Come back down here after you’ve rested. Then we’ll have breakfast or something.”
“Breakfast,” she said. “I don’t want any breakfast.”
“You know what I mean,” he said. “Juice, something. I don’t know. I don’t know anything, Ann. Jesus, I’m not hungry, either. Ann, it’s hard to talk now. I’m standing here at the desk. Dr Francis is coming again at eight o’clock this morning. He’s going to have something to tell us then, something more definite. That’s what one of the nurses said. She didn’t know any more than that. Ann? Honey, maybe we’ll know something more then. At eight o’clock. Come back here before eight. Meanwhile, I’m right here and Scotty’s all right. He’s still the same,” he added.
“I was drinking a cup o
f tea,” she said, “when the telephone rang. They said it was about Scotty. There was a noise in the background. Was there a noise in the background on that call you had, Howard?”
“I don’t remember,” he said. “Maybe the driver of the car, maybe he’s a psychopath and found out about Scotty somehow. But I’m here with him. Just rest like you were going to do. Take a bath and come back by seven or so, and we’ll talk to the doctor together when he gets here. It’s going to be all right, honey.
I’m here, and there are doctors and nurses around. They say his condition is stable.”
“I’m scared to death,” she said.
She ran water, undressed, and got into the tub. She washed and dried quickly, not taking the time to wash her hair. She put on clean underwear, wool slacks, and a sweater. She went into the living room, where the dog looked up at her and let its tail thump once against the floor. It was just starting to get light outside when she went out to the car.
She drove into the parking lot of the hospital and found a space close to the front door. She felt she was in some obscure way responsible for what had happened to the child. She let her thoughts move to the Negro family. She remembered the name Franklin and the table that was covered with hamburger papers, and the teenaged girl staring at her as she drew on her cigarette. “Don’t have children,” she told the girl’s image as she entered the front door of the hospital. “For God’s sake, don’t.”

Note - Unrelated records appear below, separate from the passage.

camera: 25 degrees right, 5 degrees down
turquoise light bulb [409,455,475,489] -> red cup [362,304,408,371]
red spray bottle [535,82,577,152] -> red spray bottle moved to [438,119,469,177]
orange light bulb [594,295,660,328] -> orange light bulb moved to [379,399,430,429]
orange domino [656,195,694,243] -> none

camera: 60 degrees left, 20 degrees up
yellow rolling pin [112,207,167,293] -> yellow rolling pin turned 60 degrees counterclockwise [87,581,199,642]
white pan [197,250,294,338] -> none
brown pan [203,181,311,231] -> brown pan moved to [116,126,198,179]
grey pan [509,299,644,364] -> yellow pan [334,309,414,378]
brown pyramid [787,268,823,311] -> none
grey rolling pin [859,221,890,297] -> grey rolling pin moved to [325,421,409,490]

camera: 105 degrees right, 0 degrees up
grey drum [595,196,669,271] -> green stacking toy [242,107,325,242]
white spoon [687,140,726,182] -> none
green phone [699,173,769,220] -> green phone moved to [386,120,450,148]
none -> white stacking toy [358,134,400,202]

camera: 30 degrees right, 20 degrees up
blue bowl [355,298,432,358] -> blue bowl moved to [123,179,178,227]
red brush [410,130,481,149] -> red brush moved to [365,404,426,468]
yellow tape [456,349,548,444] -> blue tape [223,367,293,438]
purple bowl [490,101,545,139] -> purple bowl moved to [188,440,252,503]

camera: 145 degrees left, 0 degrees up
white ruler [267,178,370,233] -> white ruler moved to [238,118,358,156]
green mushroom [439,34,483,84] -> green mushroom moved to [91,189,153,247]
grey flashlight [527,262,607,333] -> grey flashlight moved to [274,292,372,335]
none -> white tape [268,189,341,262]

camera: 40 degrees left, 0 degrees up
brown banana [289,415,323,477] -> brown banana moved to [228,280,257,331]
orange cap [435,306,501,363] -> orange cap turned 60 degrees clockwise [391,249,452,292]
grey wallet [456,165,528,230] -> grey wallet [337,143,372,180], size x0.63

She took the elevator up to the third floor with two nurses who were just going on duty. It was Wednesday morning, a few minutes before seven. There was a page for a Dr Madison as the elevator doors slid open on the third floor. She got off behind the nurses, who turned in the other direction and continued the conversation she had interrupted when she’d gotten into the elevator. She walked down the corridor to the little alcove where the Negro family had been waiting. They were gone now, but the chairs were scattered in such a way that it looked as if people had just jumped up from them the minute before. The tabletop was cluttered with the same cups and papers, the ashtray was filled with cigarette butts.